Des manifestations violentes ont éclaté dans la capitale et ailleurs quand l’opposant Raila Odinga a prétendu que des pirates informatiques ont utilisé l’identité d’un responsable assassiné pour infiltrer les systèmes de la commission électorale centrale et truquer les résultats de l’élection.

Peu de temps après que M. Odinga eut pris la parole à la télévision, des manifestants en colère sont descendus dans les rues des bidonvilles de Nairobi et de Kisumu, un bastion de l’opposition dans le sud-ouest du pays. Ils ont érigé des barricades et incendié des pneus dans les rues, donnant lieu à des affrontements avec les forces de l’ordre, selon des témoins.

Deux pillards qui tentaient de profiter de la situation ont été abattus, selon le chef de la police de Nairobi. Un photographe de l’Associated Press rapporte qu’un des deux hommes a été tué d’une balle à la tête.

Tôt mercredi matin, des policiers avaient ouvert le feu contre d’autres manifestants qui dénonçaient eux aussi le déroulement du scrutin dans un autre fief de l’opposition, faisant un mort. La fusillade a éclaté dans la circonscription de Mugirango-Sud, dans le comté de Kisii.

Après le dépouillement de pratiquement tous les votes, le président sortant Uhuru Kenyatta détient une avance confortable face à M. Odinga et semble en voie d’obtenir un deuxième et dernier mandat.

Le scrutin de 2013 s’était déroulé dans le calme, mais celui de 2007 avait donné lieu à des violences essentiellement ethniques qui avaient fait un millier de morts. M. Kenyatta avait devancé M. Odinga par une marge infime en 2013. M. Odinga avait à ce moment aussi dénoncé une fraude présumée, mais la Cour suprême avait éventuellement rejeté ses allégations.

M. Odinga, un ancien premier ministre, affirme que la formation politique de M. Kenyatta est responsable du piratage informatique.

«La fraude perpétrée par (le parti du président) à l’endroit des Kényans surpasse toute autre fraude électorale dans l’histoire de notre pays. Mais cette fois nous les avons surpris en flagrant délit», a lancé M. Odinga. Il a ensuite mis en ligne sur Facebook des documents qui, selon lui, prouvent ses allégations.

Le candidat prétend que les pirates ont utilisé l’identité de Christopher Msando, un officiel électoral responsable des systèmes de technologies de l’information.
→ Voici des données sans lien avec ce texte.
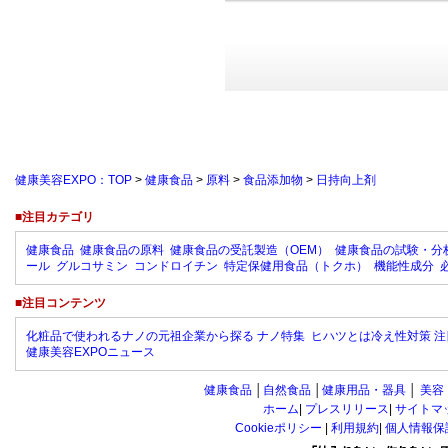
健康美容EXPO：TOP
>
健康食品
>
原料
>
食品添加物
>
日持向上剤
■注目カテゴリ
健康食品
健康食品の原料
健康食品の受託製造（OEM）
健康食品の試験・分
ール
グルコサミン
コンドロイチン
特定保健用食品（トクホ）
機能性成分
■注目コンテンツ
化粧品で使われるナノの元祖企業から探る ナノ特集
ヒハツとは冷え性対策 注
健康美容EXPOニュース
健康食品
│
自然食品
│
健康用品・器具
│
美容
ホーム
|
プレスリリース
|
サイトマ
Cookieポリシー
|
利用規約
|
個人情報保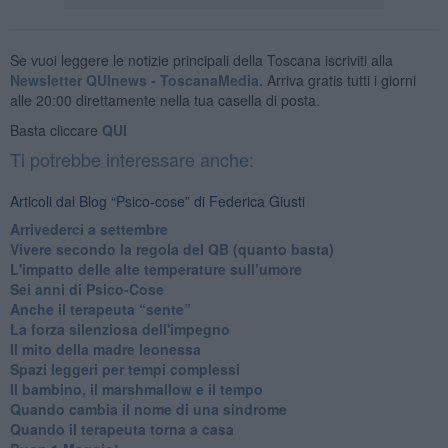
Se vuoi leggere le notizie principali della Toscana iscriviti alla
Newsletter QUInews - ToscanaMedia.
Arriva gratis tutti i giorni
alle 20:00 direttamente nella tua casella di posta.
Basta cliccare
QUI
Ti potrebbe interessare anche:
Articoli dal Blog “Psico-cose” di Federica Giusti
​Arrivederci a settembre
​Vivere secondo la regola del QB (quanto basta)
​L'impatto delle alte temperature sull’umore
Sei anni di Psico-Cose
​Anche il terapeuta “sente”
​La forza silenziosa dell'impegno
​Il mito della madre leonessa
Spazi leggeri per tempi complessi
Il bambino, il marshmallow e il tempo
​Quando cambia il nome di una sindrome
​Quando il terapeuta torna a casa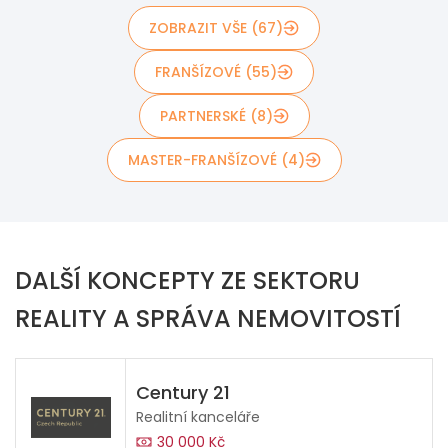
ZOBRAZIT VŠE (67)
FRANŠÍZOVÉ (55)
PARTNERSKÉ (8)
MASTER-FRANŠÍZOVÉ (4)
DALŠÍ KONCEPTY ZE SEKTORU
REALITY A SPRÁVA NEMOVITOSTÍ
Century 21
Realitní kanceláře
30 000 Kč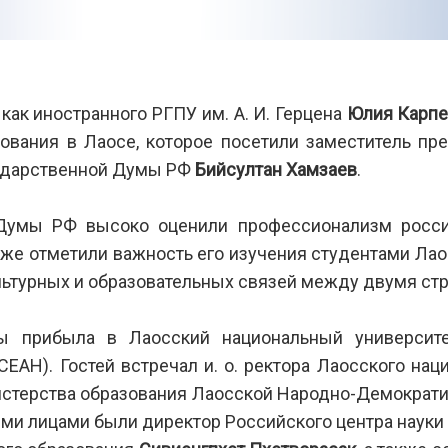
как иностранного РГПУ им. А. И. Герцена
Юлия Карпе
зования в Лаосе, которое посетили заместитель п
сударственной Думы РФ
Бийсултан Хамзаев
.
Думы РФ высоко оценили профессионализм росси
акже отметили важность его изучения студентами Лао
льтурных и образовательных связей между двумя ст
ы прибыла в Лаосский национальный университ
СЕАН). Гостей встречал и. о. ректора Лаосского на
стерства образования Лаосской Народно-Демократич
 лицами были директор Российского центра науки 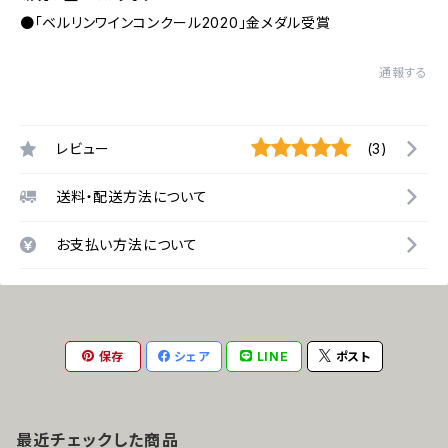
●「ベルリンワインコンクール2020」金メダル受賞
通報する
レビュー
(3)
送料・配送方法について
お支払い方法について
保存
シェア
LINE
ポスト
最近チェックした商品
Des dirigeants ont annoncé le 31 juillet que M. Msando avait été torturé et tué, inquiétant les Kényans qui redoutaient une nouvelle vague de violence ethnique.

M. Msando avait cherché à rassurer les électeurs que l’intégrité du vote serait respectée.

La commission électorale kényane a promis d’enquêter sur les allégations de M. Odinga.

Après le dépouillement de près de 39 320 des 40 883 bureaux de scrutin, M. Kenyatta récoltait 54,35 pour cent des votes, contre 44,77 pour cent pour son rival.